Page-level text extractions:
···

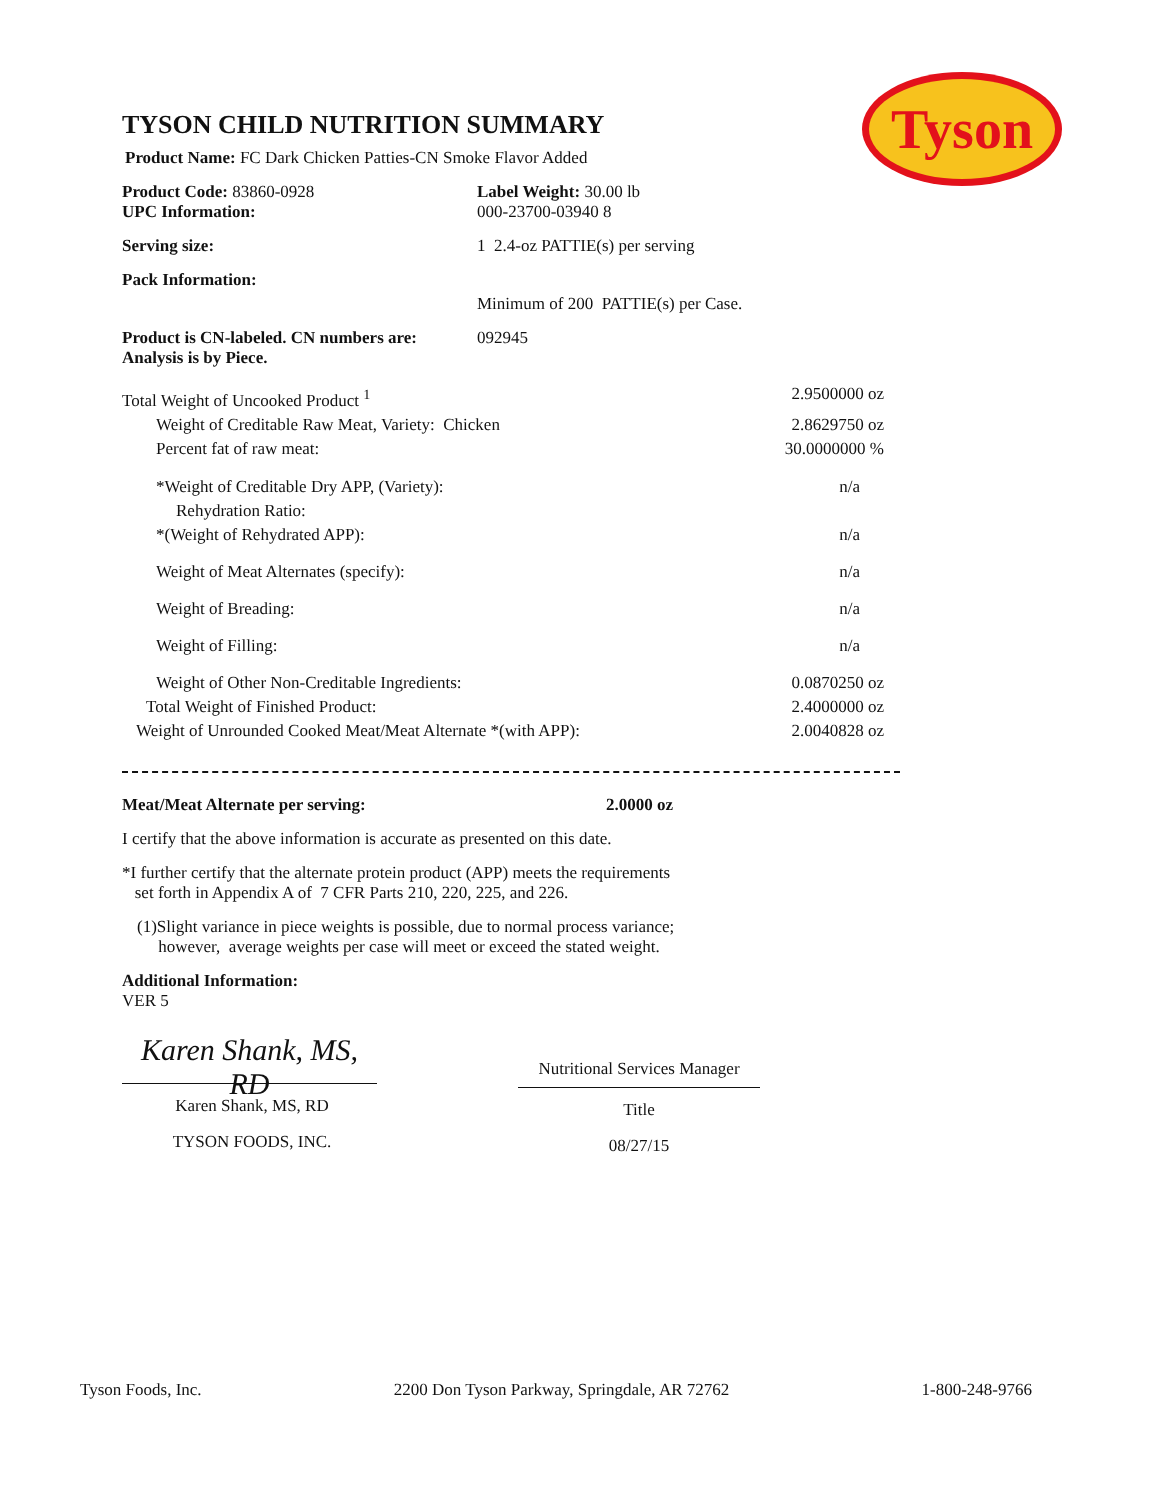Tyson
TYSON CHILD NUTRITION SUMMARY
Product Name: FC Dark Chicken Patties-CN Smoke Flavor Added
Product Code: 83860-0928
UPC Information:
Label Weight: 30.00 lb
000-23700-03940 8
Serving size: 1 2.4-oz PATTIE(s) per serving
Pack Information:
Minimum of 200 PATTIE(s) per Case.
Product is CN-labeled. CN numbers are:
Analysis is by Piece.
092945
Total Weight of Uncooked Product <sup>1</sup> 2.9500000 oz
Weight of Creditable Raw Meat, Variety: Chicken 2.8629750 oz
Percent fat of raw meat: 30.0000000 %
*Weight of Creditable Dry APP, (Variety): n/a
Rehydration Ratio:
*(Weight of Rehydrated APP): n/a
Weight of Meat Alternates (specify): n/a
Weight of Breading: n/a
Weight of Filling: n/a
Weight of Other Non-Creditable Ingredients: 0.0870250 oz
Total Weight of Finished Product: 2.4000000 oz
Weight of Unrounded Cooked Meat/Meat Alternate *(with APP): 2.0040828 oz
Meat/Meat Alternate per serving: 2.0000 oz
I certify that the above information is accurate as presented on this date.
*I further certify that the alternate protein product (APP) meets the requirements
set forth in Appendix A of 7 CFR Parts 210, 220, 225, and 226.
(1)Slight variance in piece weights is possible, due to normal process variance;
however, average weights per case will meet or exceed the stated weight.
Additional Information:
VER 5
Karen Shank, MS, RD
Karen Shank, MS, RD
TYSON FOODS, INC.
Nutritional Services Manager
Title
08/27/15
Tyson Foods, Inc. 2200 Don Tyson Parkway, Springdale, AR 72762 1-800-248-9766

···

Whenever a line of the records above contains the word "weights", it counts toward the total; give that total alone.

2